Sorge um das Weseler Niederwild - Bodenbrüter benötigen Insekten für ihre Brut

Die Kreisjägerschaft schlägt Alarm. Viele bodenbrütende Vögel, aber auch Feldhasen, haben kaum noch Chancen, ihren Nachwuchs aufzuziehen. Fliegenschwärme, eine aktuelle Mückenplage – derzeit mag man es kaum glauben, aber: Es gibt tatsächlich zu wenig Insekten, vor allem im Frühjahr. „Die Bodenbrüter benötigen Insekten für ihre Brut“, erläutert Alfred Nimphius. In den ersten beiden Wochen nach dem Schlüpfen brauchen die Küken die eiweißhaltige Kost, fliegende Insekten, aber auch Ameisen und Ameiseneier. „Den Bodenbrütern fehlt das Futter“, sagt der Vorsitzende der Kreisjägerschaft und nennt damit eines der Probleme für Fasane und Kiebitze. „Herbizide und Pestizide, legal von der Landwirtschaft eingesetzt, haben die Insektenwelt um 70 Prozent schrumpfen lassen.“ Man glaubt es nicht? Nimphius nennt einen Beweis: „Wenn Sie früher in der Dämmerung gefahren sind, mussten Sie hinterher die Windschutzscheibe von Insekten befreien....“ In der Regel ist das inzwischen vorbei.

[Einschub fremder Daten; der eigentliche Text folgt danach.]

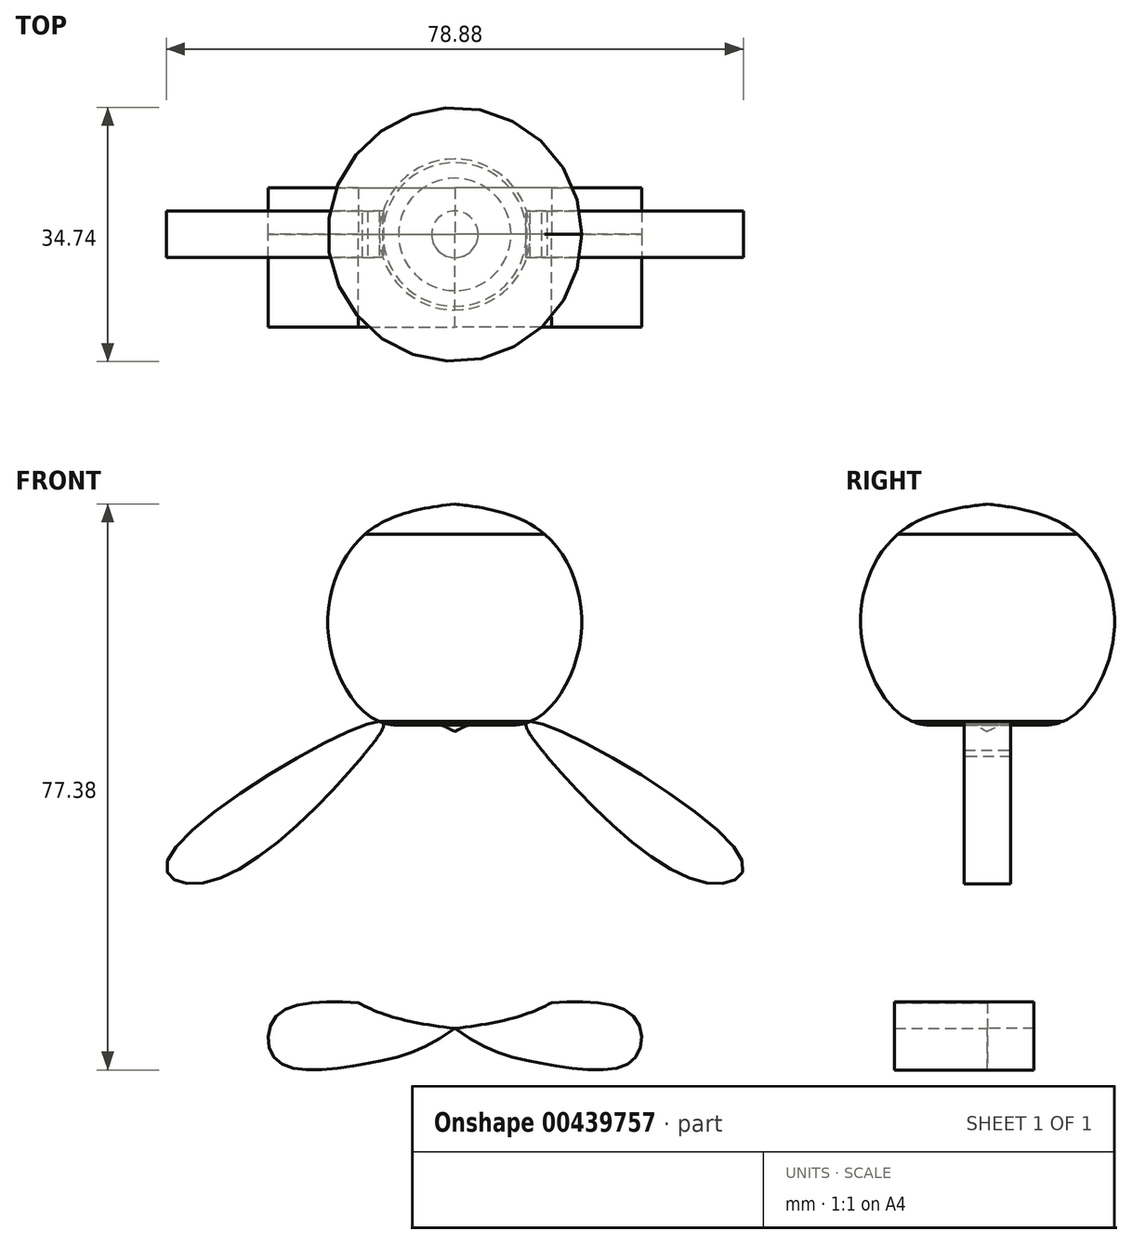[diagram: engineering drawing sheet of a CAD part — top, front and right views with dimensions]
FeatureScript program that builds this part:
annotation { "Feature Type Name" : "Feature", "Feature Type Description" : "" }
export const myFeature = defineFeature(function(context is Context, id is Id, definition is map)
    precondition{}
    {
        {
            var Q0;
            Q0=qCreatedBy(makeId("Front.planeOp"),FACE);
            var sketch = newSketch(context, id + "F0", { "sketchPlane" : qUnion([Q0])});
            skLineSegment(sketch, "E0", {"start": v(0, 76.3) * mm, "end": v(0, 0) * mm});
            skLineSegment(sketch, "E1", {"start": v(0, 76.3) * mm, "end": v(0, -75.3) * mm, "construction": true});
            skLineSegment(sketch, "E2", {"start": v(0, -31.17) * mm, "end": v(0, 9.46) * mm});
            skFitSpline(sketch, "E3", {"points": [v(0, 9.46) * mm, v(8.2, 10.06) * mm, v(20.06, -10.23) * mm, v(16.77, -24.77) * mm, v(0, -31.17) * mm], "startDerivative": vector(45.57, 17.4) * mm, "endDerivative": vector(-94.82, -11) * mm});
            skFitSpline(sketch, "E4", {"points": [v(12.62, 6.02) * mm, v(34.22, -11.24) * mm, v(39.27, -8.2) * mm, v(10.33, 10.81) * mm, v(12.62, 6.02) * mm]});
            skFitSpline(sketch, "E5.MirrorC", {"points": [v(-12.62, 6.02) * mm, v(-34.22, -11.24) * mm, v(-39.27, -8.2) * mm, v(-10.33, 10.81) * mm, v(-12.62, 6.02) * mm]});
            skFitSpline(sketch, "E6.MirrorCS", {"points": [v(0, 9.46) * mm, v(-8.2, 10.06) * mm, v(-20.06, -10.23) * mm, v(-16.77, -24.77) * mm, v(0, -31.17) * mm], "startDerivative": vector(-45.57, 17.4) * mm, "endDerivative": vector(94.82, -11) * mm});
            skFitSpline(sketch, "E7", {"points": [v(13.22, -27.64) * mm, v(24.4, -29.46) * mm, v(24.4, -35.47) * mm, v(13.22, -36.18) * mm, v(0, -31.17) * mm], "startDerivative": vector(47.14, 2.64) * mm, "endDerivative": vector(-48.5, 35.21) * mm});
            skFitSpline(sketch, "E8.MirrorCS", {"points": [v(-13.22, -27.64) * mm, v(-24.4, -29.46) * mm, v(-24.4, -35.47) * mm, v(-13.22, -36.18) * mm, v(0, -31.17) * mm], "startDerivative": vector(-47.14, 2.64) * mm, "endDerivative": vector(48.5, 35.21) * mm});
            skLineSegment(sketch, "E9", {"start": v(0, 71.92) * mm, "end": v(0, 38.15) * mm});
            skFitSpline(sketch, "E10", {"points": [v(0, 71.92) * mm, v(-28.13, 66.2) * mm, v(-36.89, 53.73) * mm, v(-29.48, 34.87) * mm, v(-12.29, 36.4) * mm, v(0, 38.15) * mm], "startDerivative": vector(-127.08, -12.71) * mm, "endDerivative": vector(69.2, 4.8) * mm});
            skLineSegment(sketch, "E11", {"start": v(0, 40.54) * mm, "end": v(0, 9.46) * mm});
            skFitSpline(sketch, "E12", {"points": [v(0, 40.54) * mm, v(-12.29, 36.4) * mm, v(-17.3, 22.86) * mm, v(-10.33, 10.81) * mm, v(-2.75, 10.5) * mm, v(0, 9.46) * mm], "startDerivative": vector(-58.86, -6.73) * mm, "endDerivative": vector(18.95, -7.3) * mm});
            skFitSpline(sketch, "E13.MirrorCS", {"points": [v(0, 40.54) * mm, v(12.29, 36.4) * mm, v(17.3, 22.86) * mm, v(10.33, 10.81) * mm, v(2.75, 10.5) * mm, v(0, 9.46) * mm], "startDerivative": vector(58.86, -6.73) * mm, "endDerivative": vector(-18.95, -7.3) * mm});
            skFitSpline(sketch, "E14.MirrorCS", {"points": [v(0, 71.92) * mm, v(28.13, 66.2) * mm, v(36.89, 53.73) * mm, v(29.48, 34.87) * mm, v(12.29, 36.4) * mm, v(0, 38.15) * mm], "startDerivative": vector(127.08, -12.71) * mm, "endDerivative": vector(-69.2, 4.8) * mm});
            skSolve(sketch);
        }
        {
            var Q0;
            {var subQ0=sQuery(id+"F0.wireOp",EDGE,"E9");Q0=makeQuery(id+"F0.imprint","IMPRINT",FACE,{"disambiguationData":[TD([[makeQuery(id+"F0.imprint","IMPRINT",EDGE,{"derivedFrom":subQ0}),-1.0]])]});}
            var Q1;
            {var subQ3=sQuery(id+"F0.wireOp",EDGE,"E12");var subQ9=sQuery(id+"F0.wireOp",EDGE,"E5.MirrorC");var subQ10=makeQuery(id+"F0.imprint","INTERSECT",VERTEX,{"disambiguationData":[OD(0.0)],"derivedFrom":[subQ9,subQ3]});Q1=makeQuery(id+"F0.imprint","IMPRINT",FACE,{"disambiguationData":[TD([[makeQuery(id+"F0.imprint","IMPRINT",EDGE,{"disambiguationData":[TD([[subQ10,-1.0]])],"derivedFrom":subQ9}),1.0]])]});}
            var Q2;
            {var subQ0=sQuery(id+"F0.wireOp",EDGE,"E13.MirrorCS");var subQ1=sQuery(id+"F0.wireOp",EDGE,"E3");var subQ5=makeQuery(id+"F0.imprint","INTERSECT",VERTEX,{"disambiguationData":[OD(0.0)],"derivedFrom":[subQ1,subQ0]});Q2=makeQuery(id+"F0.imprint","IMPRINT",FACE,{"disambiguationData":[TD([[makeQuery(id+"F0.imprint","IMPRINT",EDGE,{"disambiguationData":[TD([[subQ5,-1.0]])],"derivedFrom":subQ1}),-1.0]])]});}
            var Q3;
            {var subQ1=sQuery(id+"F0.wireOp",EDGE,"E10");var subQ3=sQuery(id+"F0.wireOp",EDGE,"E12");var subQ4=makeQuery(id+"F0.imprint","INTERSECT",VERTEX,{"derivedFrom":[subQ1,subQ3]});Q3=makeQuery(id+"F0.imprint","IMPRINT",FACE,{"disambiguationData":[TD([[makeQuery(id+"F0.imprint","IMPRINT",EDGE,{"disambiguationData":[TD([[subQ4,-1.0]])],"derivedFrom":subQ1}),1.0]])]});}
            var Q4;
            Q4=sQuery(id+"F0.wireOp",EDGE,"E1");
            revolve(context, id + "F1", {"entities" : qUnion([Q0, Q1, Q2, Q3]), "axis" : qUnion([Q4]), "revolveType" : RevolveType.FULL});
        }
        {
            var Q0;
            {var subQ0=sQuery(id+"F0.wireOp",EDGE,"E4");var subQ1=sQuery(id+"F0.wireOp",EDGE,"E3");var subQ2=makeQuery(id+"F0.imprint","INTERSECT",VERTEX,{"disambiguationData":[OD(0.0)],"derivedFrom":[subQ1,subQ0]});Q0=makeQuery(id+"F0.imprint","IMPRINT",FACE,{"disambiguationData":[TD([[makeQuery(id+"F0.imprint","IMPRINT",EDGE,{"disambiguationData":[TD([[subQ2,1.0]])],"derivedFrom":subQ1}),1.0]])]});}
            var Q1;
            {var subQ0=sQuery(id+"F0.wireOp",EDGE,"E12");var subQ1=sQuery(id+"F0.wireOp",EDGE,"E5.MirrorC");var subQ2=makeQuery(id+"F0.imprint","INTERSECT",VERTEX,{"disambiguationData":[OD(0.0)],"derivedFrom":[subQ1,subQ0]});Q1=makeQuery(id+"F0.imprint","IMPRINT",FACE,{"disambiguationData":[TD([[makeQuery(id+"F0.imprint","IMPRINT",EDGE,{"disambiguationData":[TD([[subQ2,1.0]])],"derivedFrom":subQ1}),-1.0]])]});}
            extrude(context, id + "F2", {"entities" : qUnion([Q0, Q1]), "endBound" : BoundingType.SYMMETRIC, "depth" : 6.35 * mm});
        }
        {
            var Q0;
            {var subQ0=sQuery(id+"F0.wireOp",EDGE,"E7");Q0=makeQuery(id+"F0.imprint","IMPRINT",FACE,{"disambiguationData":[TD([[makeQuery(id+"F0.imprint","IMPRINT",EDGE,{"derivedFrom":subQ0}),-1.0]])]});}
            var Q1;
            {var subQ0=sQuery(id+"F0.wireOp",EDGE,"E8.MirrorCS");Q1=makeQuery(id+"F0.imprint","IMPRINT",FACE,{"disambiguationData":[TD([[makeQuery(id+"F0.imprint","IMPRINT",EDGE,{"derivedFrom":subQ0}),1.0]])]});}
            extrude(context, id + "F3", {"entities" : qUnion([Q0, Q1]), "depth" : 12.7 * mm});
        }
        {
            var Q0;
            {var subQ0=sQuery(id+"F0.wireOp",EDGE,"E7");Q0=makeQuery(id+"F0.imprint","IMPRINT",FACE,{"disambiguationData":[TD([[makeQuery(id+"F0.imprint","IMPRINT",EDGE,{"derivedFrom":subQ0}),-1.0]])]});}
            var Q1;
            {var subQ0=sQuery(id+"F0.wireOp",EDGE,"E8.MirrorCS");Q1=makeQuery(id+"F0.imprint","IMPRINT",FACE,{"disambiguationData":[TD([[makeQuery(id+"F0.imprint","IMPRINT",EDGE,{"derivedFrom":subQ0}),1.0]])]});}
            extrude(context, id + "F4", {"entities" : qUnion([Q0, Q1]), "oppositeDirection" : true, "depth" : 6.35 * mm});
        }
    });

Doch nicht nur fehlendes Futter ist ein Problem für Bodenbrüter und Niederwild – Fasane und Feldhasen werden immer weniger, beklagt nicht nur die Kreisjägerschaft. Moderne Strukturen des Lebensmittelanbaus sind ein Punkt dabei. „Früher hatten sie kleine Felder von zwei bis fünf Hektar Größe und dazwischen Streifen. Das gibt es heute nicht mehr.“ Ackerrandstreifen fehlen, sind zu schmal oder zu wenige. „Es gibt keine Brennnesseln oder Disteln dort, alles wird klinisch rein gemacht.“ Dort, wo früher die Feldlerche ein geschütztes Plätzchen zum Brüten gefunden habe, wird jetzt gemäht. Ergebnis: Die Bodenbrüter, denen das Futter fehlt, werden selbst zum Futter. Sie finden keinen Schutz mehr vor ihren Feinden, unter anderen den Füchsen und Krähen.

Das betrifft nicht nur Vögel: Anders als bei Kaninchen, die ihre Jungen zumindest eine Zeit lang in schützenden Bauten aufziehen, werden junge Feldhasen auf dem offenen Land geboren. „Die Krähen finden jedes Junge“, erläutert Nimphius, und auch der Fasanen-Nachwuchs ist vor ihnen, aber auch vor den Füchsen nicht sicher. „Die Balance stimmt nicht mehr“, sagt Nimphius. Zwar gibt es die gesetzliche Möglichkeit, Fasane zu züchten und auszuwildern, um den Bestand aufzufrischen. „Mir ist kein Revier bekannt, in dem das gemacht wird.“ Der Grund? „Die ausgewilderten Vögel sind dämlich.“ Tatsächlich könnten sie sich in der Regel in der Natur nicht behaupten, seien leichte Beute, „80 Prozent werden Fuchsfutter“.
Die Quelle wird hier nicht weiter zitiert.